WHAT IS REQUIRED: Please quote the stretch from "This movement is" through "the eastern part." word for word from the passage below on Switzerland's S status for Ukrainian refugees.

PASSAGE SHOWN:
The right-wing Swiss People’s Party (SVP), which has consistently opposed sanctions on Russia, is calling on the government to limit the S status  only to Ukrainians who come from the eastern part of the country, which is currently most impacted by Russia’s invasion.  

This movement is spearheaded by MP Martina Bircher, who argues that Switzerland is reaching its limits in terms of the number of refugees it can accommodate and support, and it should therefore grant S status only to those fleeing the most conflict-ridden regions of Ukraine, like the eastern part.

Other right-of-centre groups are in favour of this “regionalisation” as well. Andrea Caroni, president of the centre-right Liberal Party, supports the idea of granting the special status based on the geographical evolution of the Ukrainian conflict, saying Switzerland “ultimately has limited capacity” to absorb refugees from Ukraine. 

He said, however, that such a measure “must be coordinated at the European level.”

Not everyone, however, agrees with Bircher’s proposal.

According to Gerhard Pfister, president of the Centre Party, adopting geographical limitations “would create two classes of Ukrainians. This is not right”.

SUPPLIED INFORMATION:
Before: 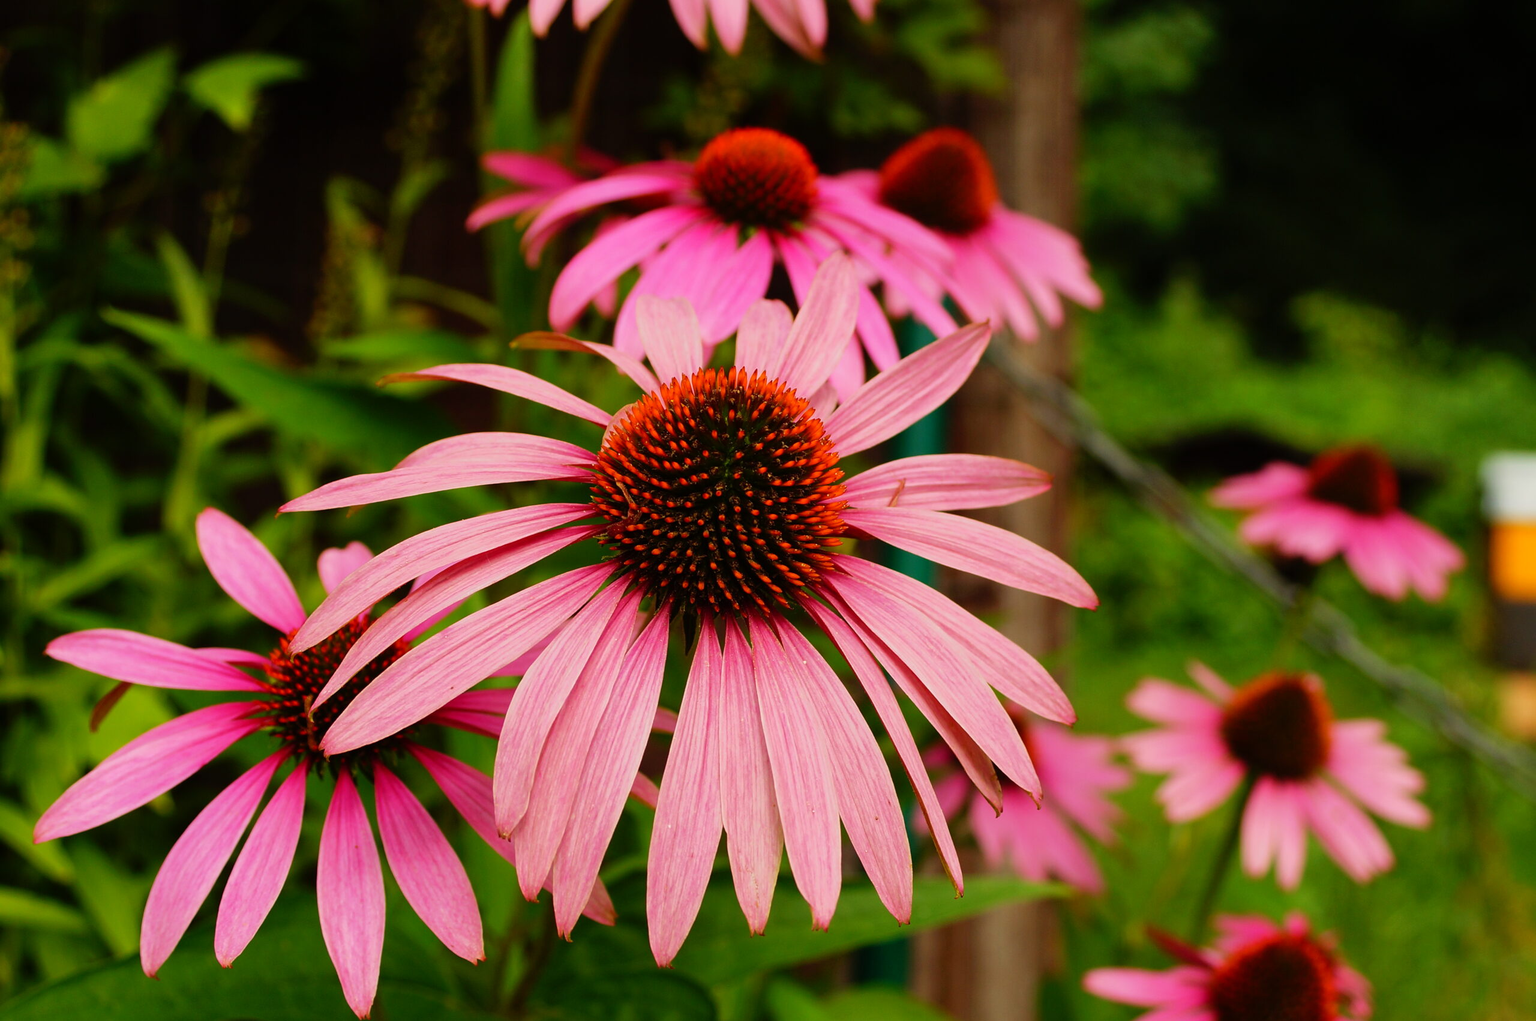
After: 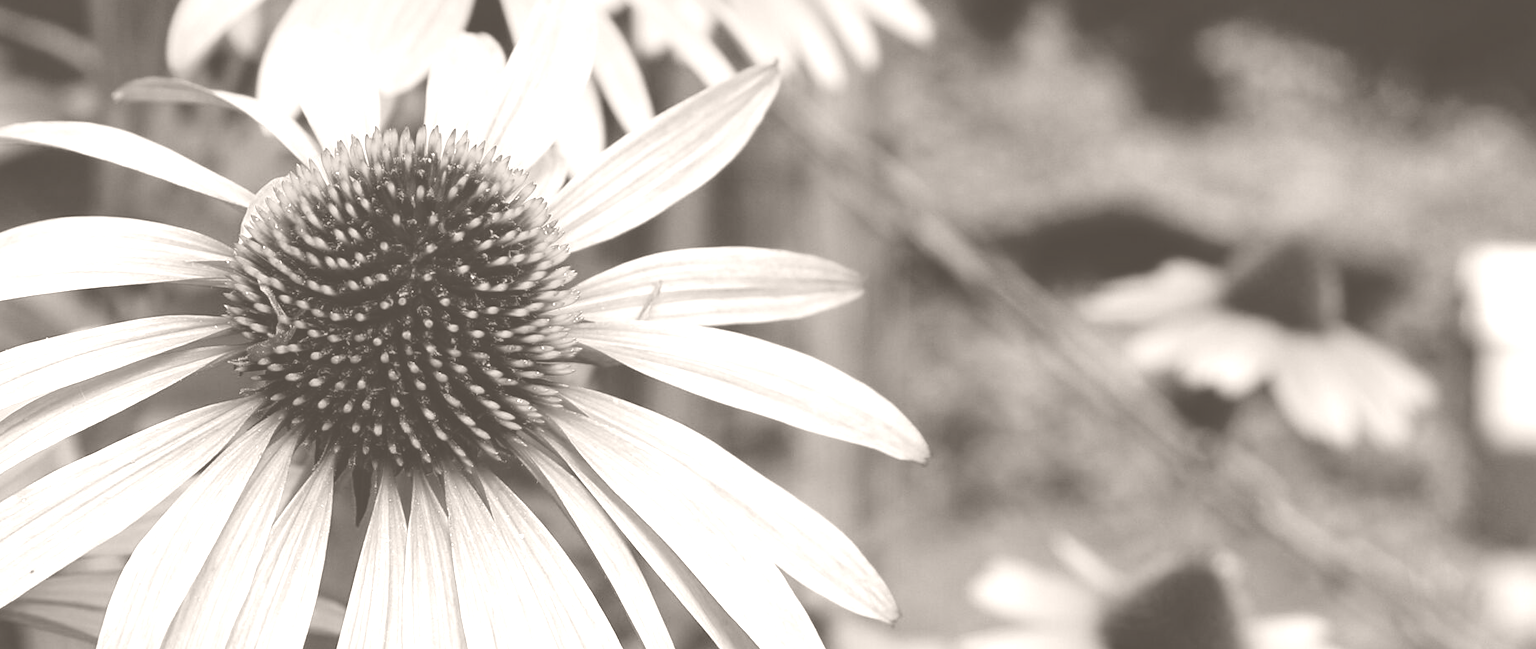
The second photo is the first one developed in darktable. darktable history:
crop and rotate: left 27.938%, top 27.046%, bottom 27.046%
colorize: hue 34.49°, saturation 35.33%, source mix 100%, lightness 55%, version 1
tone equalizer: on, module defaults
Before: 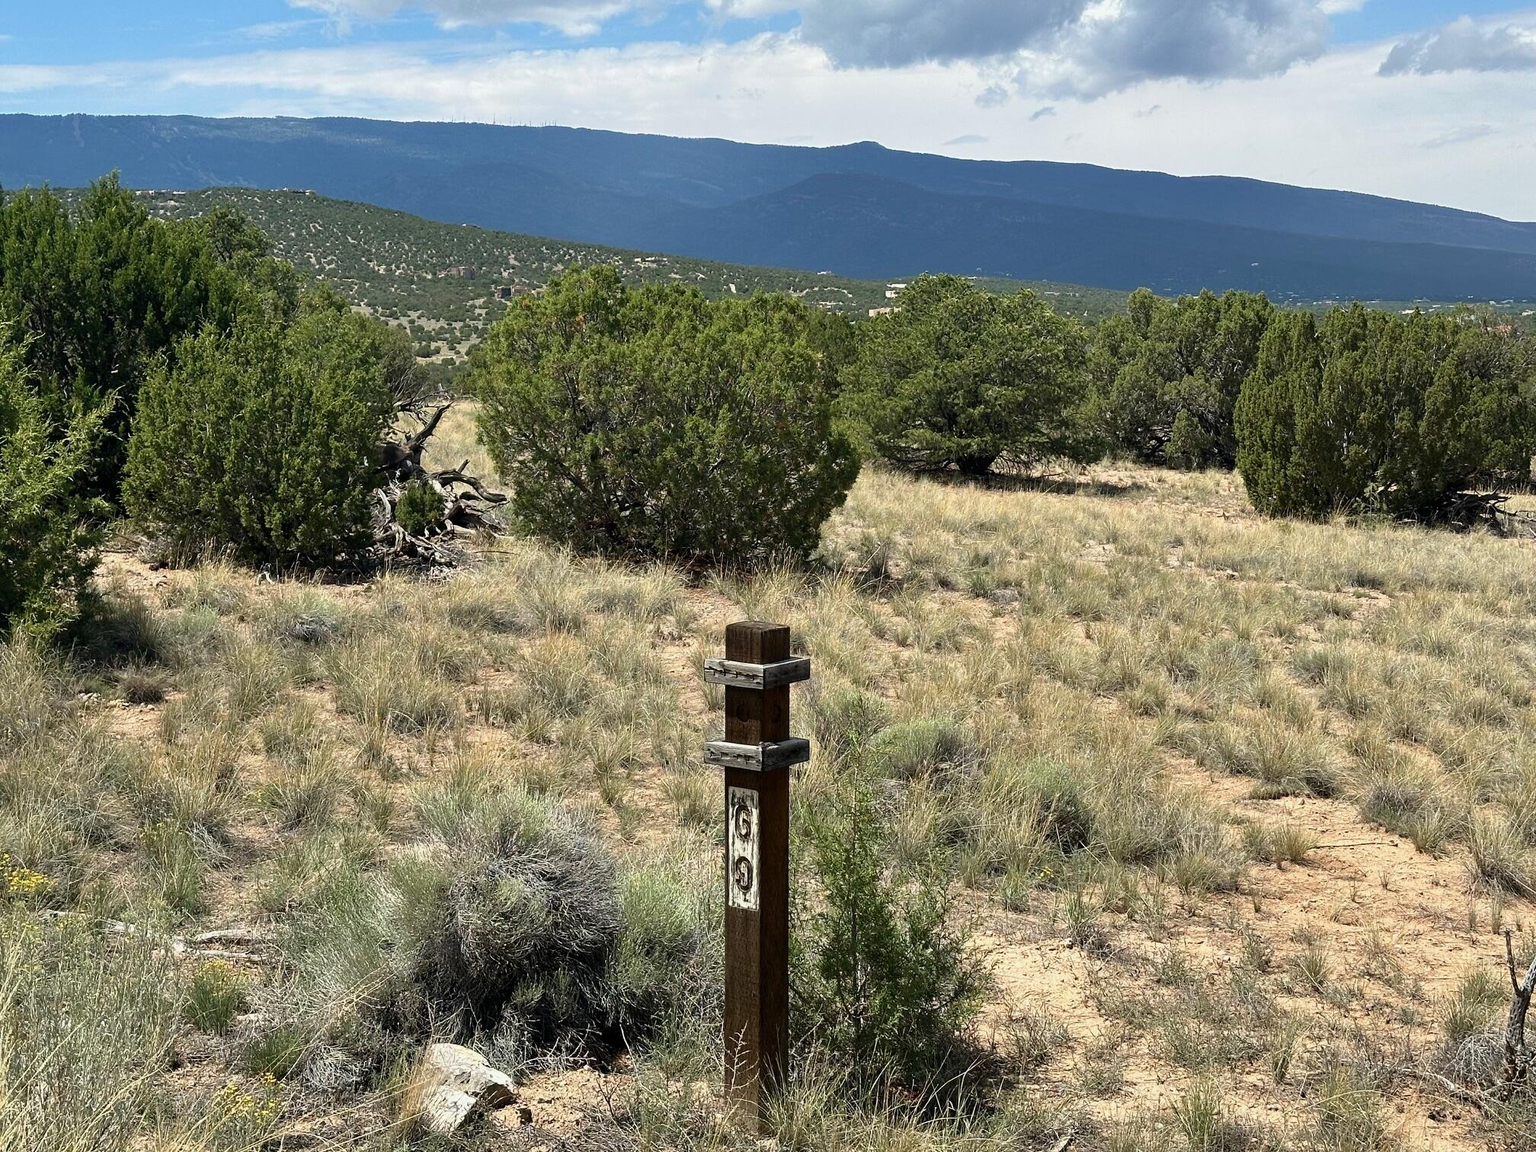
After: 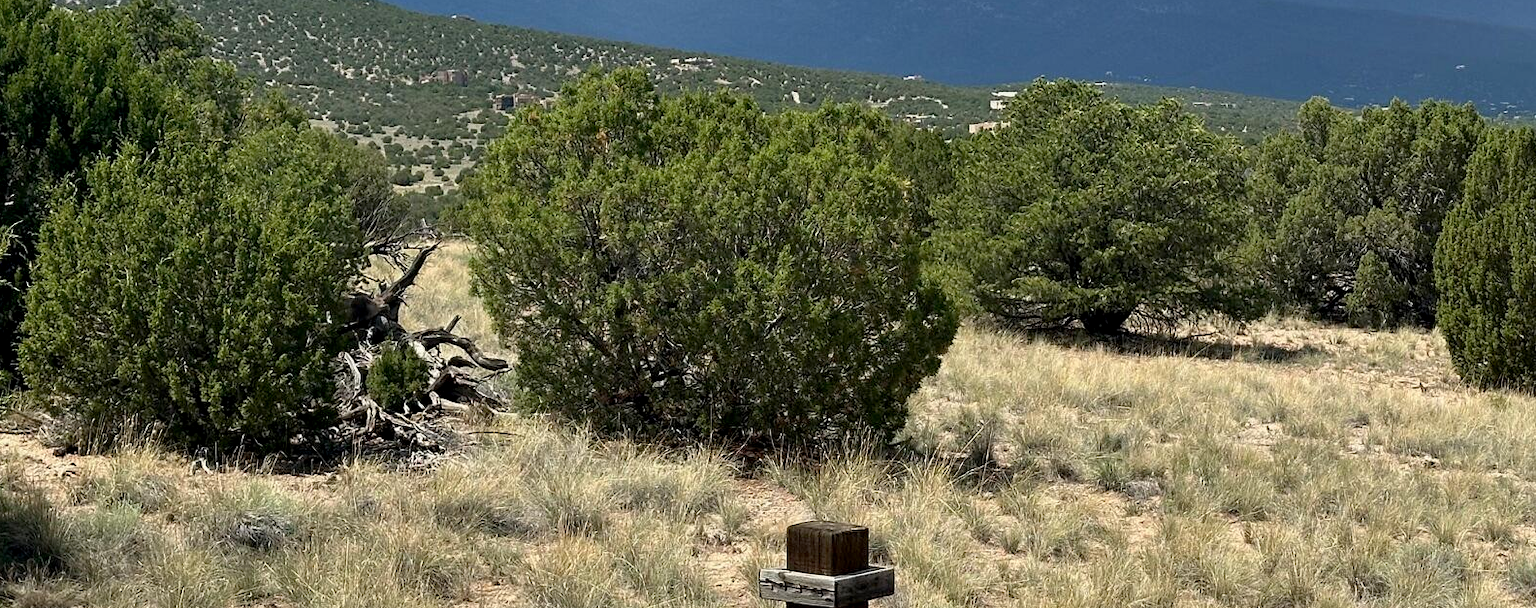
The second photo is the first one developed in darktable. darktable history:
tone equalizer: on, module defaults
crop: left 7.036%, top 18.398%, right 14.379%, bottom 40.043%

EXERCISE RESULT:
This movement is spearheaded by MP Martina Bircher, who argues that Switzerland is reaching its limits in terms of the number of refugees it can accommodate and support, and it should therefore grant S status only to those fleeing the most conflict-ridden regions of Ukraine, like the eastern part.